Every spring sprinkle a scant handful of general-purpose, slow-acting granular fertilizer on the surface of the soil around the clump of beebalm for the rain to soak in. Do not overdo. It is better to err on the side of too little rather than too much fertilizer with beebalms.
Mulching beebalm plants with some kind of organic material helps control weeds, conserves soil moisture and improves the soil as it decomposes. It also helps to control the spread of mildews and other fungal infections that often splash up from the soil onto plant foliage. Spread a 1 or 2 inch layer of chopped leaves, wood chips, shredded bark, or other attractive organic material over the soil around the base of each clump of beebalm. Do this over the winter also, after you have cut back the dead stems, to insulate the soil from extreme temperature fluctuations that sometimes disturb plant roots.

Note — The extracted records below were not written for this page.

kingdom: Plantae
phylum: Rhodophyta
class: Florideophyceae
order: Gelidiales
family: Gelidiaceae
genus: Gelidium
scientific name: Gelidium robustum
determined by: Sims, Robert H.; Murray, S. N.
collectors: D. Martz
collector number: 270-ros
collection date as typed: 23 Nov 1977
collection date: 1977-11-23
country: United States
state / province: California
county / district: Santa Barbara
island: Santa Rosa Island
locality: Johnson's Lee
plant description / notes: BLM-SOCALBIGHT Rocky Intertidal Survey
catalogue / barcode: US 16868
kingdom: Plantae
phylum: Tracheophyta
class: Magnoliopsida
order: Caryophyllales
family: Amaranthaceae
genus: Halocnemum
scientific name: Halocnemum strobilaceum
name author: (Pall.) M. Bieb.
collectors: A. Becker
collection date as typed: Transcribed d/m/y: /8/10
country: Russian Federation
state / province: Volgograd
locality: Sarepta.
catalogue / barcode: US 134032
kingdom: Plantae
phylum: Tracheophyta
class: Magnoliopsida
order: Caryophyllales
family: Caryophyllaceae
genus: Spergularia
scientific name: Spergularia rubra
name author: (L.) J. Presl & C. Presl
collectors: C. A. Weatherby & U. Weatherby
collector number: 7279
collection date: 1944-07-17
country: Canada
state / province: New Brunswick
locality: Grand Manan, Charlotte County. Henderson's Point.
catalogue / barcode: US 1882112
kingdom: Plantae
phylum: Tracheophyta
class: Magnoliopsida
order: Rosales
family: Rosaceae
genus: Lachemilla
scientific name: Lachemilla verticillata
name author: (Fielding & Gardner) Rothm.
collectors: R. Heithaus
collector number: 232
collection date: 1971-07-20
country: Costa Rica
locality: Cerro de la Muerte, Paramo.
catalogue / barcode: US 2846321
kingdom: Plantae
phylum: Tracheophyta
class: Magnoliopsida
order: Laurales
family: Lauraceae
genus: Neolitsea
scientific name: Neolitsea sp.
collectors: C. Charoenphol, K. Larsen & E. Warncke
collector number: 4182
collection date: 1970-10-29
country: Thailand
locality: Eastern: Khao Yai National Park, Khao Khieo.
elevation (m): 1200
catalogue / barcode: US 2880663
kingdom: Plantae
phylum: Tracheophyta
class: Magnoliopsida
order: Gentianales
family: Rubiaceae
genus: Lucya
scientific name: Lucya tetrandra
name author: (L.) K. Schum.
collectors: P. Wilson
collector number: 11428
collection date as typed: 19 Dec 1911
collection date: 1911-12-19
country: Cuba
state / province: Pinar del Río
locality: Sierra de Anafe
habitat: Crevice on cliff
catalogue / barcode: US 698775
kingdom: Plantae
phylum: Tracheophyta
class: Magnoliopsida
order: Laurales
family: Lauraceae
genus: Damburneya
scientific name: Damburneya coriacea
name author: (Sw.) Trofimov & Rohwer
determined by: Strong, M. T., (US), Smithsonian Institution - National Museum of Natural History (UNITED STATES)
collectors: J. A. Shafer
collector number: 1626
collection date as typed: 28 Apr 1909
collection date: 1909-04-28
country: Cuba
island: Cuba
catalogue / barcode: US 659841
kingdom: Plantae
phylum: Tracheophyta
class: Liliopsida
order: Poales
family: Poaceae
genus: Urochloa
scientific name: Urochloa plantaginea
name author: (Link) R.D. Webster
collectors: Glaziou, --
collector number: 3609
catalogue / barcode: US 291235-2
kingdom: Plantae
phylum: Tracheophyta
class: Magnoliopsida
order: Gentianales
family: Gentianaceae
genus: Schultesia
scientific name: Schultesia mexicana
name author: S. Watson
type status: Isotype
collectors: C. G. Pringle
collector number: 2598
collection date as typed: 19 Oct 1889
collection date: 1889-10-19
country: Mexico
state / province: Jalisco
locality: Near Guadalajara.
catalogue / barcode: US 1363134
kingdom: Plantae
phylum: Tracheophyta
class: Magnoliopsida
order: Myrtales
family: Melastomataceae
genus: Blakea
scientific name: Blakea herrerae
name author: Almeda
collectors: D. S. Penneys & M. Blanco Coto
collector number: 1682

For more information see Using Mulch.
Cutting back the stems after their flowers have bloomed and faded will encourage beebalm to bloom again later in the summer. It will also minimize unsightly mildew on the foliage as it promotes a flush of new foliage growth.
While beebalms have fairly stout stems, it is a good idea to support clumps over 2 feet tall in case of severe summer rainstorms. Insert green bamboo stakes or something similar around the circumference of the flower clump and then loop string around the stakes and back and forth across the clump to form a supporting matrix for the stems.